Now, you may have noticed that I’m being a bit vague about exactly what it was that made me leave, exactly what it is that I will not tolerate. My last post hinted at it, and I don’t want to belabor it, because that’s not really what this post is about. I’ll probably talk more about it at some point, maybe on my Substack for writers, Experimental Wolves. (Actually, I talked a lot about it over there when I was in the midst of it, but I’ve since removed that post—I am considering reframing it a bit and posting it in the future, bit we’ll see.)
Anyway, the point is that I’m really happy right now. I love my new job. My agent loves my new novel manuscript (more on that later). I feel like we have a handle on all of the prep leading up to getting my son off to college in the fall. I deep cleaned the kitchen. I’m nearing the end of a painting I started a year ago that has been on my easel ever since. Things are moving forward in positive directions in most corners of my life. And I’m enjoying it.
It’s still February up here in Michigan. Even though we’re in the midst of a string of “false spring” days in the 40s and 50s, it’s still way too early for the trees to push out their new green leaves. That won’t happen until April. And next week, it’ll probably snow.
But spring is coming. It is inevitable. In some ways, I feel like it’s already here.


I am so incredibly happy for you.

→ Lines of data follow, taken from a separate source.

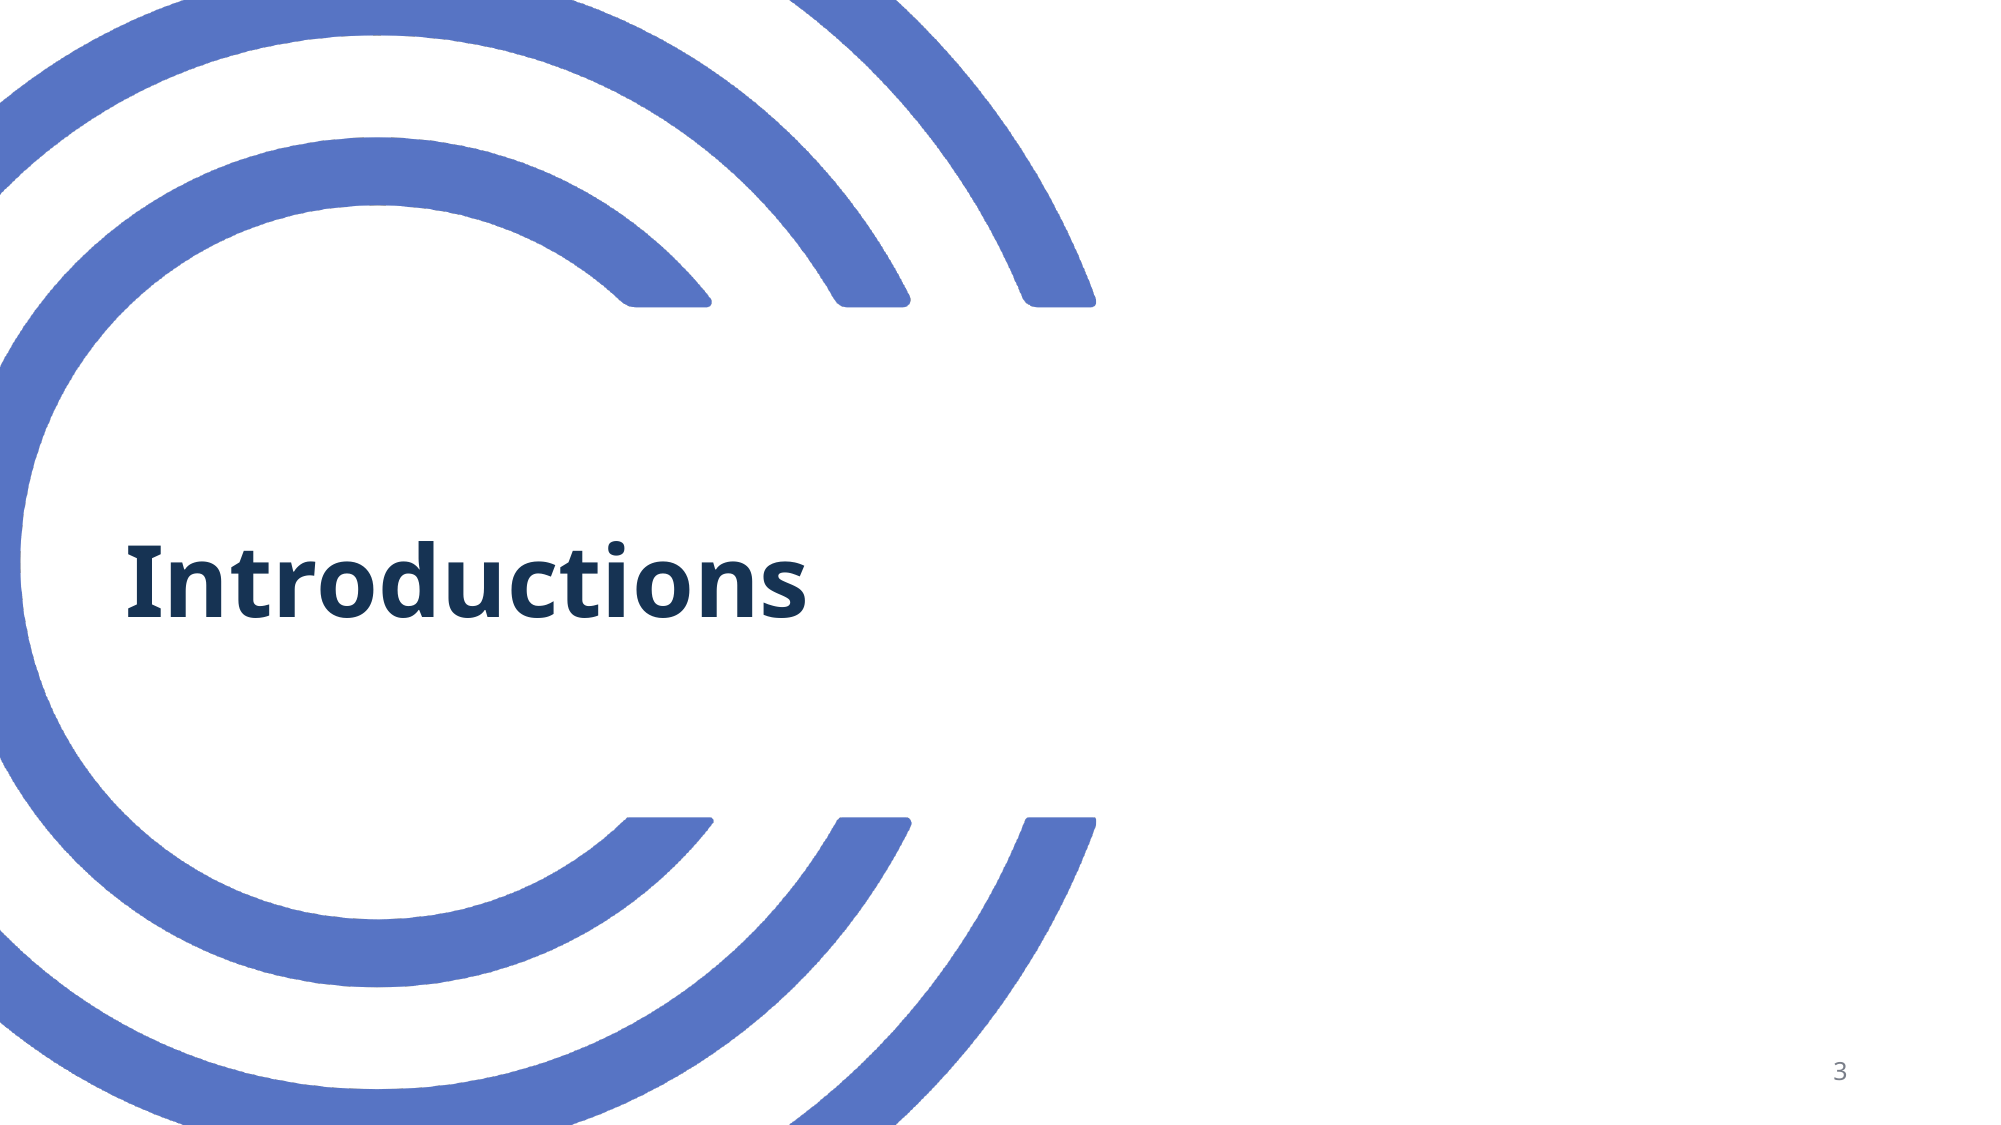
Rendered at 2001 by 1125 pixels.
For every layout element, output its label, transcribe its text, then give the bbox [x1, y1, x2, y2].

title Introductions [110, 470, 1256, 655]
slide_number 3 [1412, 1042, 1863, 1103]
picture [0, 0, 1097, 1125]
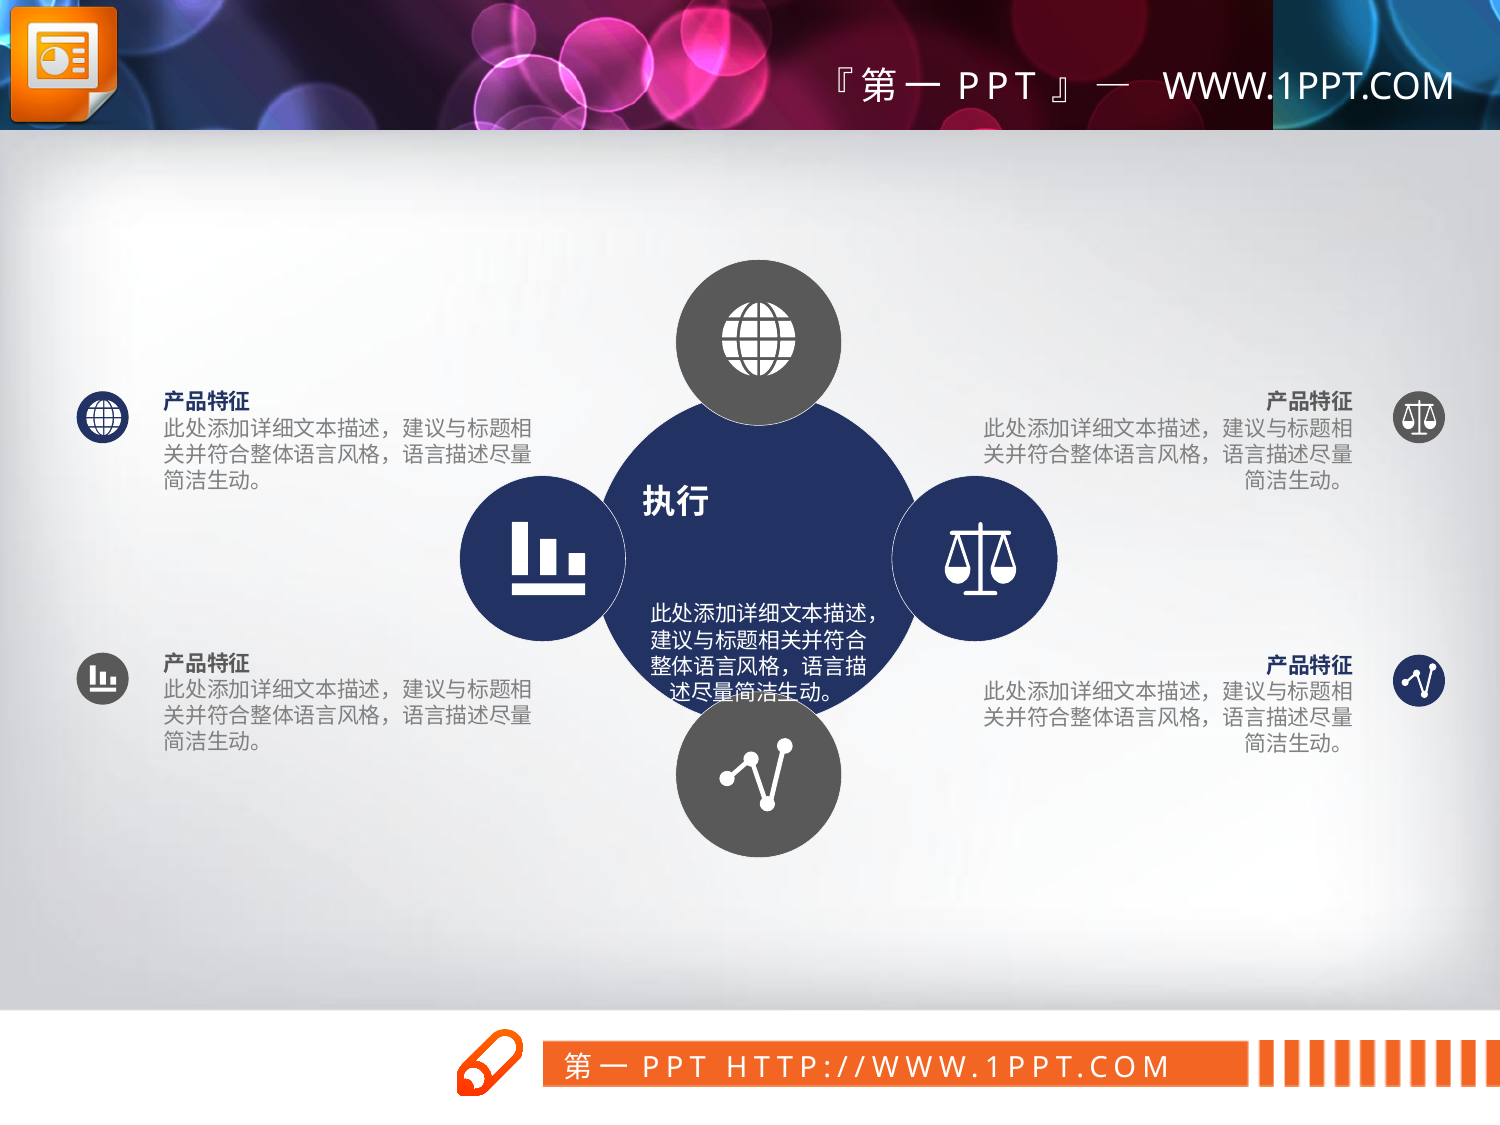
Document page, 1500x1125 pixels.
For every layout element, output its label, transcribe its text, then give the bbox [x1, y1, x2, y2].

text_box [603, 403, 915, 661]
text_box [1402, 399, 1437, 435]
text_box [719, 738, 793, 812]
text_box [891, 476, 1058, 642]
text_box [459, 476, 626, 642]
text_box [721, 301, 796, 376]
text_box [1401, 663, 1437, 699]
text_box 产品特征 此处添加详细文本描述，建议与标题相关并符合整体语言风格，语言描述尽量简洁生动。 [966, 380, 1369, 501]
text_box [944, 521, 1017, 596]
text_box [76, 391, 122, 432]
text_box [675, 259, 842, 426]
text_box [86, 399, 122, 436]
picture [0, 0, 1500, 1012]
text_box [1392, 654, 1445, 707]
text_box [675, 713, 842, 858]
picture [543, 1040, 1500, 1087]
text_box [76, 652, 129, 705]
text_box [511, 521, 586, 596]
text_box 执行 此处添加详细文本描述，建议与标题相关并符合整体语言风格，语言描述尽量简洁生动。 [628, 472, 890, 713]
text_box 产品特征 此处添加详细文本描述，建议与标题相关并符合整体语言风格，语言描述尽量简洁生动。 [148, 380, 551, 501]
text_box 产品特征 此处添加详细文本描述，建议与标题相关并符合整体语言风格，语言描述尽量简洁生动。 [966, 643, 1369, 764]
text_box [1392, 391, 1445, 444]
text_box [89, 665, 117, 693]
text_box 产品特征 此处添加详细文本描述，建议与标题相关并符合整体语言风格，语言描述尽量简洁生动。 [148, 641, 551, 762]
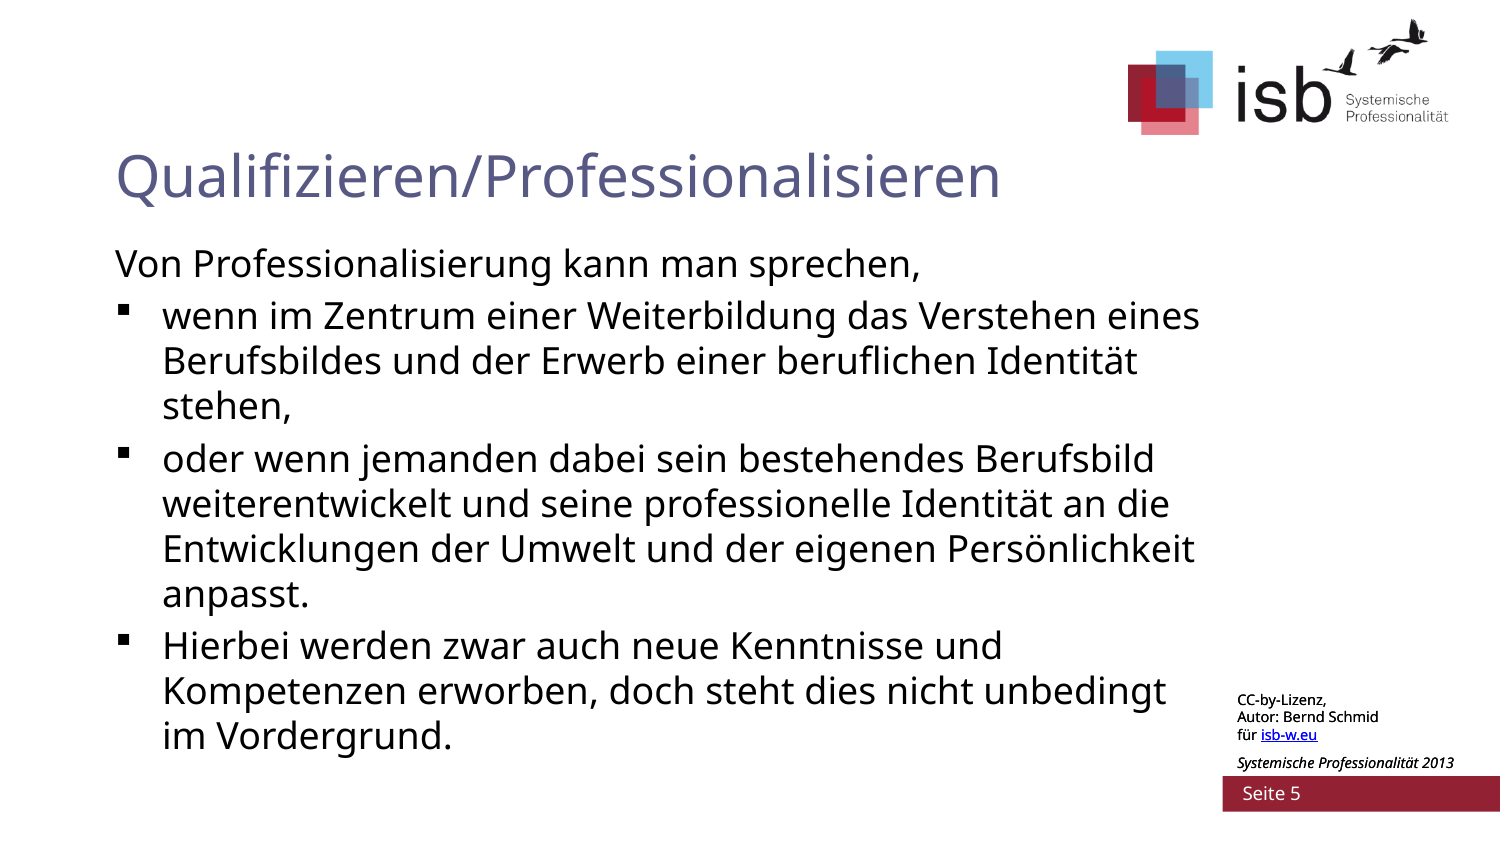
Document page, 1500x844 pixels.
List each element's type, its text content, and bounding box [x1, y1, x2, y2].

text_box CC-by-Lizenz, Autor: Bernd Schmid für isb-w.eu Systemische Professionalität 2013 [1222, 543, 1500, 844]
title Qualifizieren/Professionalisieren [100, 67, 1223, 185]
picture [1128, 14, 1461, 139]
list Von Professionalisierung kann man sprechen, wenn im Zentrum einer Weiterbildung das Verstehen eines Berufsbildes und der Erwerb einer beruflichen Identität stehen, oder wenn jemanden dabei sein bestehendes Berufsbild weiterentwickelt und seine professionelle Identität an die Entwicklungen der Umwelt und der eigenen Persönlichkeit anpasst. Hierbei werden zwar auch neue Kenntnisse und Kompetenzen erworben, doch steht dies nicht unbedingt im Vordergrund. [100, 185, 1223, 812]
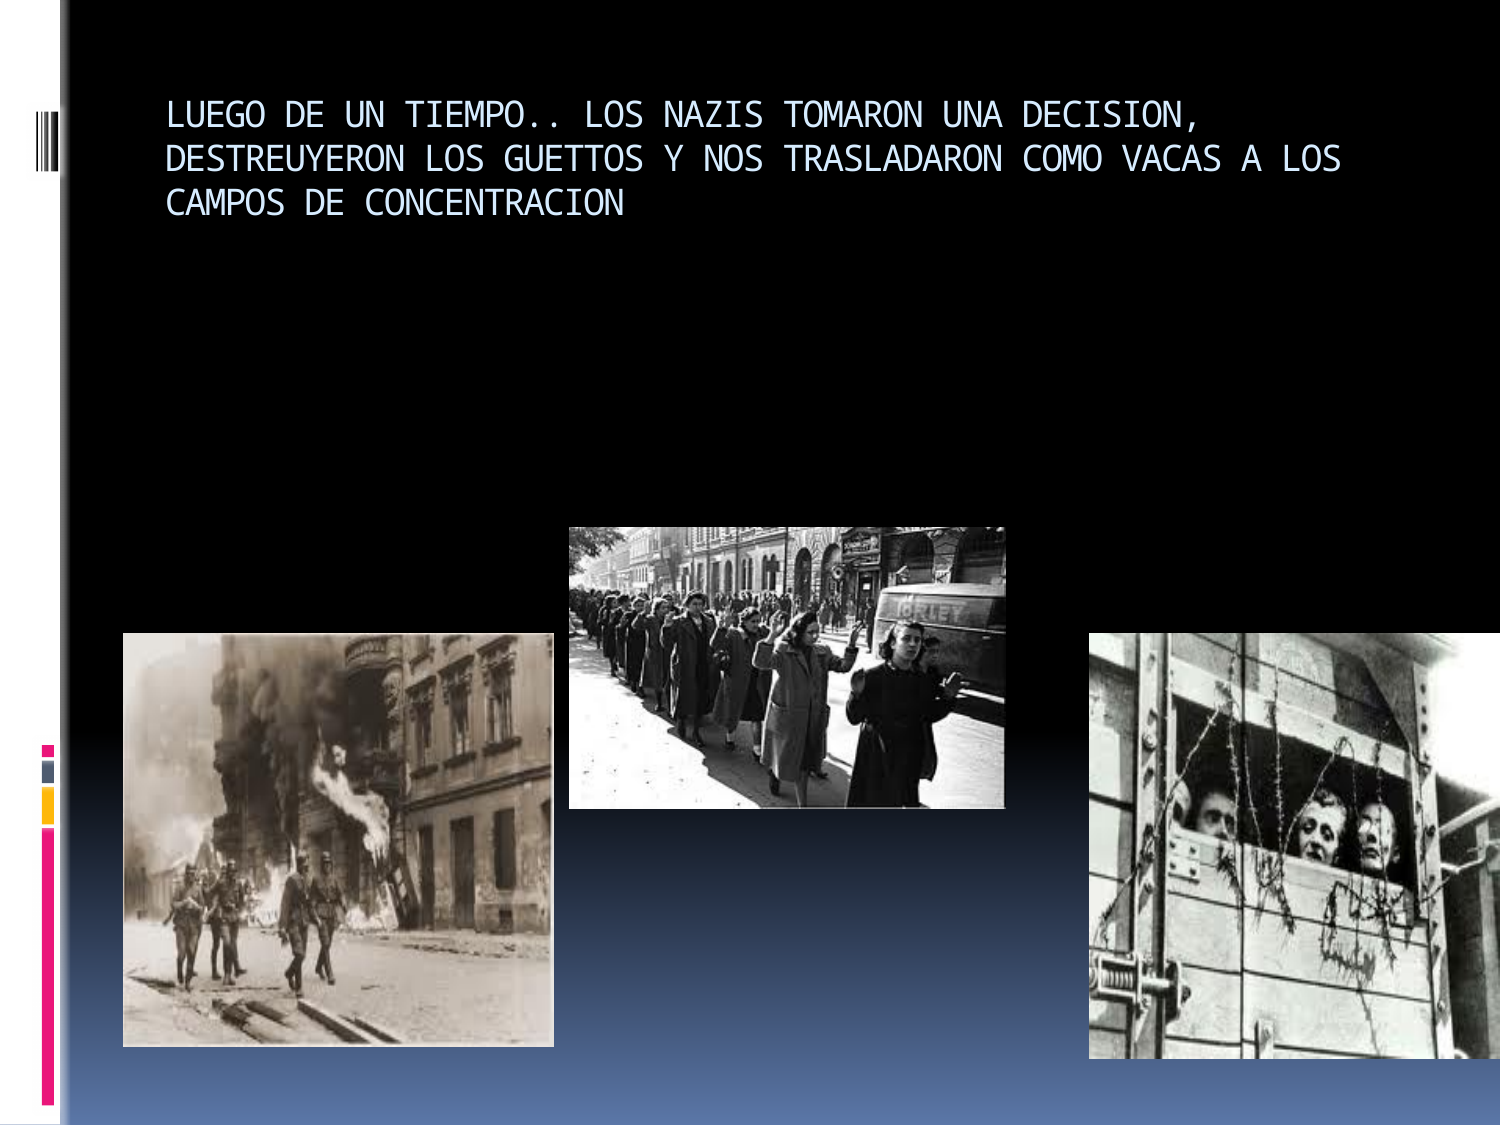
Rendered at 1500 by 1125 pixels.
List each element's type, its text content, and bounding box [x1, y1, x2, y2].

title LUEGO DE UN TIEMPO.. LOS NAZIS TOMARON UNA DECISION, DESTREUYERON LOS GUETTOS Y NOS TRASLADARON COMO VACAS A LOS CAMPOS DE CONCENTRACION [150, 83, 1425, 234]
picture [1088, 632, 1500, 1060]
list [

What a relief to be able to say, "I am glad to have this job and look forward to being at work." What a blessing to have sweet comforting dreams no. I understand. I was at a place 8 years and the first 6 were my dream job. The last 2 were hell on earth. I don't know what happened but either my sanity was leaving or I was. So I left.
I'm glad things are falling into place well for you. Making that kind of change is not easy, but it's really nice to get the validation that it was the right decision.